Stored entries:
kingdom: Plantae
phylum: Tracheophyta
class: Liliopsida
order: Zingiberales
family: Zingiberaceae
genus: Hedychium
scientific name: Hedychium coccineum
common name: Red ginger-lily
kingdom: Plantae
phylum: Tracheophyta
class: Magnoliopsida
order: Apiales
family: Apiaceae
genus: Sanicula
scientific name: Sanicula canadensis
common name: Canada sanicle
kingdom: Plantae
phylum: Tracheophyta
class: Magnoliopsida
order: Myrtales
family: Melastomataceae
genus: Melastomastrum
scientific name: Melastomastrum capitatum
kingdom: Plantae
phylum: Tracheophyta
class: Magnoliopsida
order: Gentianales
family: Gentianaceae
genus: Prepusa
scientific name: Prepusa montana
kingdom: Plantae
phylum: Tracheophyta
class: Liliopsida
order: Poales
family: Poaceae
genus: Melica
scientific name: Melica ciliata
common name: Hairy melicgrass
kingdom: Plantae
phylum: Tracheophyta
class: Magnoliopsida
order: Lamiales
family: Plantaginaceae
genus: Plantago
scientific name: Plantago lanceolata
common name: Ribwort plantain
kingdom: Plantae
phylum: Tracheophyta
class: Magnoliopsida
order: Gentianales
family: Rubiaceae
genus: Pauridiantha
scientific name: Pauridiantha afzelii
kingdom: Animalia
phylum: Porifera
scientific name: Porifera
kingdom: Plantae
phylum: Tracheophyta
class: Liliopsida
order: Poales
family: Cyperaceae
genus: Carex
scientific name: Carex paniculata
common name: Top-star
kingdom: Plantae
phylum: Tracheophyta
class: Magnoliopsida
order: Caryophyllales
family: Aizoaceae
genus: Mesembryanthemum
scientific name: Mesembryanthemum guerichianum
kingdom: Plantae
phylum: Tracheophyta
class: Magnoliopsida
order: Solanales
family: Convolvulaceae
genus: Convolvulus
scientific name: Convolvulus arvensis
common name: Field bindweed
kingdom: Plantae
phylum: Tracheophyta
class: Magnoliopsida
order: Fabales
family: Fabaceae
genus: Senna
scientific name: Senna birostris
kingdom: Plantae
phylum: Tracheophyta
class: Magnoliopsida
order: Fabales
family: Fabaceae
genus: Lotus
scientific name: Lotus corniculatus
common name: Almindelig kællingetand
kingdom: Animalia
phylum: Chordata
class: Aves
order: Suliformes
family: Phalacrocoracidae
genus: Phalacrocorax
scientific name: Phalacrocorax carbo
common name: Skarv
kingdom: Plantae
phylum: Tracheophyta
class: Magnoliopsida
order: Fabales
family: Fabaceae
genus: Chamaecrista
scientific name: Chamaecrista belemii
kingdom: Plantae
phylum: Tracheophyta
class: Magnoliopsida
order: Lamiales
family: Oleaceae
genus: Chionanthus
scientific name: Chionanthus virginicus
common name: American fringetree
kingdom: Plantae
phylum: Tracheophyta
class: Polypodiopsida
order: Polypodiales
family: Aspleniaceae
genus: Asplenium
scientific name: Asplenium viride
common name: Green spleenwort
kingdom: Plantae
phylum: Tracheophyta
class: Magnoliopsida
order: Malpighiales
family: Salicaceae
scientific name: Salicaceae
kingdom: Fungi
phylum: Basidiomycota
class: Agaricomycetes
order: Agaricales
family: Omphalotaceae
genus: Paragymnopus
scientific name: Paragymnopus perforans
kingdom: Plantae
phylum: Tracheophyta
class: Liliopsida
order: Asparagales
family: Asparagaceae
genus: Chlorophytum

Exercise goal: Please copy out the records above, everything from the line containing "family: Convolvulaceae" down to the line containing "order: Asparagales", with both of those lines included.

Correct output:
family: Convolvulaceae
genus: Convolvulus
scientific name: Convolvulus arvensis
common name: Field bindweed
kingdom: Plantae
phylum: Tracheophyta
class: Magnoliopsida
order: Fabales
family: Fabaceae
genus: Senna
scientific name: Senna birostris
kingdom: Plantae
phylum: Tracheophyta
class: Magnoliopsida
order: Fabales
family: Fabaceae
genus: Lotus
scientific name: Lotus corniculatus
common name: Almindelig kællingetand
kingdom: Animalia
phylum: Chordata
class: Aves
order: Suliformes
family: Phalacrocoracidae
genus: Phalacrocorax
scientific name: Phalacrocorax carbo
common name: Skarv
kingdom: Plantae
phylum: Tracheophyta
class: Magnoliopsida
order: Fabales
family: Fabaceae
genus: Chamaecrista
scientific name: Chamaecrista belemii
kingdom: Plantae
phylum: Tracheophyta
class: Magnoliopsida
order: Lamiales
family: Oleaceae
genus: Chionanthus
scientific name: Chionanthus virginicus
common name: American fringetree
kingdom: Plantae
phylum: Tracheophyta
class: Polypodiopsida
order: Polypodiales
family: Aspleniaceae
genus: Asplenium
scientific name: Asplenium viride
common name: Green spleenwort
kingdom: Plantae
phylum: Tracheophyta
class: Magnoliopsida
order: Malpighiales
family: Salicaceae
scientific name: Salicaceae
kingdom: Fungi
phylum: Basidiomycota
class: Agaricomycetes
order: Agaricales
family: Omphalotaceae
genus: Paragymnopus
scientific name: Paragymnopus perforans
kingdom: Plantae
phylum: Tracheophyta
class: Liliopsida
order: Asparagales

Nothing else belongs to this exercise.